Assignment: Copy out the lines below that hold the word "Minutes".

Exercise inputs:

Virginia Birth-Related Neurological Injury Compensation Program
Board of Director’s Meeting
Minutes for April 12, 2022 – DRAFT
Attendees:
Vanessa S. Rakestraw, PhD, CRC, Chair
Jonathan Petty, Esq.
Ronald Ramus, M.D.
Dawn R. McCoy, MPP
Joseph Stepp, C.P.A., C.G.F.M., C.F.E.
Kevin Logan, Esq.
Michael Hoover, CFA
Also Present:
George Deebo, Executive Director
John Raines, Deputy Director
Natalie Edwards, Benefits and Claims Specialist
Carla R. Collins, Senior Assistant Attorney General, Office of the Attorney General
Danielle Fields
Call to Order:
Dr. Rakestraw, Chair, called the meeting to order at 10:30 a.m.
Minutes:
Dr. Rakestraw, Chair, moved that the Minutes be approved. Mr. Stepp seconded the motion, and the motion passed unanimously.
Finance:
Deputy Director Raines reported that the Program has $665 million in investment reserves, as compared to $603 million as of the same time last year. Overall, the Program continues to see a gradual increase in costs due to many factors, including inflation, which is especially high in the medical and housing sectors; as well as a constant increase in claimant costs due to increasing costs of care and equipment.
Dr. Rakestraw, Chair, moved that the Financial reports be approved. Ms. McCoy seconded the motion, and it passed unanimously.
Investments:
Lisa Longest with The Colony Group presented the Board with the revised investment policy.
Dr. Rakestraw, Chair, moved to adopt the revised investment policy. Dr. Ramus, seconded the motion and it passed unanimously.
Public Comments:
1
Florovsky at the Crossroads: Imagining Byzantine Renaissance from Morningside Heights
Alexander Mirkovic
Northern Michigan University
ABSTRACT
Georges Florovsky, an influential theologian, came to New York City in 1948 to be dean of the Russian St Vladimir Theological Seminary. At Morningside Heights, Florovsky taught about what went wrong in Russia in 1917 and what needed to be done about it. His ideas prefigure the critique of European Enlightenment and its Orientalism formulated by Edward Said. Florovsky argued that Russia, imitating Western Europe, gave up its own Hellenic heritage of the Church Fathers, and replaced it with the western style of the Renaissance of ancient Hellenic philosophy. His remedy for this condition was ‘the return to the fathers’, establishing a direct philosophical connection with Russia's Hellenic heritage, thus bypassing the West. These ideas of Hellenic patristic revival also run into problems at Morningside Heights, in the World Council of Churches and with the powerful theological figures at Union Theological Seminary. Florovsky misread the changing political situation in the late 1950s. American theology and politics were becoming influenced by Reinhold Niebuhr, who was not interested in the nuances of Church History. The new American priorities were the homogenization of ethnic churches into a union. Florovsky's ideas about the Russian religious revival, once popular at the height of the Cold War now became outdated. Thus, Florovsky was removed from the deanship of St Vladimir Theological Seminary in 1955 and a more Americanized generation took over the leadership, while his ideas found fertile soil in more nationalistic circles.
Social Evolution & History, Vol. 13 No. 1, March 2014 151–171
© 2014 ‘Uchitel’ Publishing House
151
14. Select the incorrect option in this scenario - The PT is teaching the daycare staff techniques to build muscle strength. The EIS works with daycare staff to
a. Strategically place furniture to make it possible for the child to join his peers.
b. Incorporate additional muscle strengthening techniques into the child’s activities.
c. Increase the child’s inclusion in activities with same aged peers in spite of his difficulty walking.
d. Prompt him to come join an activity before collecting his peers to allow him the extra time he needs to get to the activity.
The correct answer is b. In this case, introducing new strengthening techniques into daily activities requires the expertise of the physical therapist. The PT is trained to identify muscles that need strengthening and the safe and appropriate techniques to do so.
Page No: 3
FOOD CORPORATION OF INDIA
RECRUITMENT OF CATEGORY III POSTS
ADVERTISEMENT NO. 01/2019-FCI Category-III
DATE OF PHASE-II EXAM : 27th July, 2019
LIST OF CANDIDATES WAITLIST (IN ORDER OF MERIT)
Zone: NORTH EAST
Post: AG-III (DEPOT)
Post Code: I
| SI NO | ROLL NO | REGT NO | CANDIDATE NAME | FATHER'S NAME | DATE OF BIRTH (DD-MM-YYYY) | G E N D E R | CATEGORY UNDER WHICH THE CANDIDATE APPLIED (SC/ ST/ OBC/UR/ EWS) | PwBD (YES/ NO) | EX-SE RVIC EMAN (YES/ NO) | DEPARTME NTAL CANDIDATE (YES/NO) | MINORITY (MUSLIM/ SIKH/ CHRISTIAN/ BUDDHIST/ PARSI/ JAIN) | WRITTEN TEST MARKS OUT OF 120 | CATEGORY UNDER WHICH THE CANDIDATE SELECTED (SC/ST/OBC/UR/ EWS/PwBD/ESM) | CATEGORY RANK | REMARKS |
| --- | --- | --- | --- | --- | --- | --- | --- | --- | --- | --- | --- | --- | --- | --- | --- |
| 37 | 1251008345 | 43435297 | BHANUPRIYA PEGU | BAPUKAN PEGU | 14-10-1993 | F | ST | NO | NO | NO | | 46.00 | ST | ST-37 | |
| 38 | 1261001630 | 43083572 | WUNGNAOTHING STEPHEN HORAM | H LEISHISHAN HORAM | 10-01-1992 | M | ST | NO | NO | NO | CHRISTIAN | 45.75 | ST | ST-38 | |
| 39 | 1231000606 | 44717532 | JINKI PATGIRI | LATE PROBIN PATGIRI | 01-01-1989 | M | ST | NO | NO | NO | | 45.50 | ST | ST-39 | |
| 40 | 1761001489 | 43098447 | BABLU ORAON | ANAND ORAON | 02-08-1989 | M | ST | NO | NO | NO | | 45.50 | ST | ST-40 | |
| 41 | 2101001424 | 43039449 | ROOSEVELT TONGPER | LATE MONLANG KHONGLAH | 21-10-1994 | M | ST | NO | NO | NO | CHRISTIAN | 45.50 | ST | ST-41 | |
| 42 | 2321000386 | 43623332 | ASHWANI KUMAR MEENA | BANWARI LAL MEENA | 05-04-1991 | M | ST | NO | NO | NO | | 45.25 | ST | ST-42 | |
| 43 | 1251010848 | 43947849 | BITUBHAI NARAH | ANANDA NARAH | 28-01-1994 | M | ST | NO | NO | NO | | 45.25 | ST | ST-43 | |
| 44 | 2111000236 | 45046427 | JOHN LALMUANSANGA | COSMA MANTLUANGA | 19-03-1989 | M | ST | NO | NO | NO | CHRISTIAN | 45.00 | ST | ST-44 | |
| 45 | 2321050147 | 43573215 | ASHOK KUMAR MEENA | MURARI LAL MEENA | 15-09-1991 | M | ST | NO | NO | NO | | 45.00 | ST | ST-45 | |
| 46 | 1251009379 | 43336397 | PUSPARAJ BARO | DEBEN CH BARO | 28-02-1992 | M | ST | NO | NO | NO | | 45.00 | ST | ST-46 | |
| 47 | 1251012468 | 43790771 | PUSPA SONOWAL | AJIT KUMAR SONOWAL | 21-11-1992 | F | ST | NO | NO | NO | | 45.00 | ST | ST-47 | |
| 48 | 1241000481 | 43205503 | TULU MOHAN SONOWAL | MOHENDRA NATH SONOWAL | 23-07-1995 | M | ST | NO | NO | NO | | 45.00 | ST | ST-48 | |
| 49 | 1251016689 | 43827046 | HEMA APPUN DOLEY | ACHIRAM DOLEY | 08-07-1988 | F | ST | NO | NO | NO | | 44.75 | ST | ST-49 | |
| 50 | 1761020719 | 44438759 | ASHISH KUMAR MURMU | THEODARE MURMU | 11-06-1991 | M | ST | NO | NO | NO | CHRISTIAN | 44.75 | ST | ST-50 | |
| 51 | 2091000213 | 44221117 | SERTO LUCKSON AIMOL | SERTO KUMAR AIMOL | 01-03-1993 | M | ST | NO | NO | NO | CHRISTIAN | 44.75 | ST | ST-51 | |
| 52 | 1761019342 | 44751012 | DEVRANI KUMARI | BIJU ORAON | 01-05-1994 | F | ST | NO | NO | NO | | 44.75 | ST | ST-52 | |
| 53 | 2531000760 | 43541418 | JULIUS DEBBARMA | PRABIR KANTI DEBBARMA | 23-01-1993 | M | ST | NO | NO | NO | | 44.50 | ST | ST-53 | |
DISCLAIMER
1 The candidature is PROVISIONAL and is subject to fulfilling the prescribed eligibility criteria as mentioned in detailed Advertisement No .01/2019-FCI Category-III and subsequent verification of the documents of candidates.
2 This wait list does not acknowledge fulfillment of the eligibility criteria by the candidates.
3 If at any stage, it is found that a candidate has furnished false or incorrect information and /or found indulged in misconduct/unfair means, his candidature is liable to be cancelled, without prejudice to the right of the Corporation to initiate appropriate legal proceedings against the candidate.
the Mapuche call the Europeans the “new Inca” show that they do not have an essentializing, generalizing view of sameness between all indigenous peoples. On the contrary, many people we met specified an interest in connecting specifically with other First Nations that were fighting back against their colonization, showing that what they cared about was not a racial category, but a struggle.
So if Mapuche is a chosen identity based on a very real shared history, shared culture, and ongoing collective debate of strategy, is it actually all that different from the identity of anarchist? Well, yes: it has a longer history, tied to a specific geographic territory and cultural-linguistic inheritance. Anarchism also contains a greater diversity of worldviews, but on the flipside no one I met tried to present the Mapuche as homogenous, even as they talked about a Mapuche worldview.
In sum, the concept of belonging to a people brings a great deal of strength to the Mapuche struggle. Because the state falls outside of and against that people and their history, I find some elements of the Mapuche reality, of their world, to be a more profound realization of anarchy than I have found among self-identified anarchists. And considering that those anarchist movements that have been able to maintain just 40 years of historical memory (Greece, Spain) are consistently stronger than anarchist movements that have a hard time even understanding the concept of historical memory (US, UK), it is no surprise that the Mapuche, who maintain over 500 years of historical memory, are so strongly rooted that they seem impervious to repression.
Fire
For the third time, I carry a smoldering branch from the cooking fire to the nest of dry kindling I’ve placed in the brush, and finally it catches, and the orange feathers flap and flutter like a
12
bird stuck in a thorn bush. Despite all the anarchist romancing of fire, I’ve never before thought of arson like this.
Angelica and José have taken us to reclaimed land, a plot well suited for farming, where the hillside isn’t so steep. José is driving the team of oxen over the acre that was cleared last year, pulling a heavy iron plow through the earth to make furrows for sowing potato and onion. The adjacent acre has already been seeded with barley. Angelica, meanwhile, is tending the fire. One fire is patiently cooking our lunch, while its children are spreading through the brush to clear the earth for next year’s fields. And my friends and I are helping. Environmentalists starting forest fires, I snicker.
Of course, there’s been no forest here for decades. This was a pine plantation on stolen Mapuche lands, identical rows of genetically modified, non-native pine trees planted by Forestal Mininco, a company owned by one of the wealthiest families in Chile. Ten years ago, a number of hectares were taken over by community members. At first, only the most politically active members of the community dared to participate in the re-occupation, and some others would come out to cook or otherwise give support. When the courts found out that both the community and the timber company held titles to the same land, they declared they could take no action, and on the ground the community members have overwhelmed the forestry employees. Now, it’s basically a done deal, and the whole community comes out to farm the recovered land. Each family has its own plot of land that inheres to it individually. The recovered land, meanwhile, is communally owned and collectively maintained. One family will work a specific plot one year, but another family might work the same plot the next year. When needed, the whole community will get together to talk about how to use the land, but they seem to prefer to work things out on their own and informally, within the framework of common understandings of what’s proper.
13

The completed task:
Minutes for April 12, 2022 – DRAFT
Minutes:
Dr. Rakestraw, Chair, moved that the Minutes be approved. Mr. Stepp seconded the motion, and the motion passed unanimously.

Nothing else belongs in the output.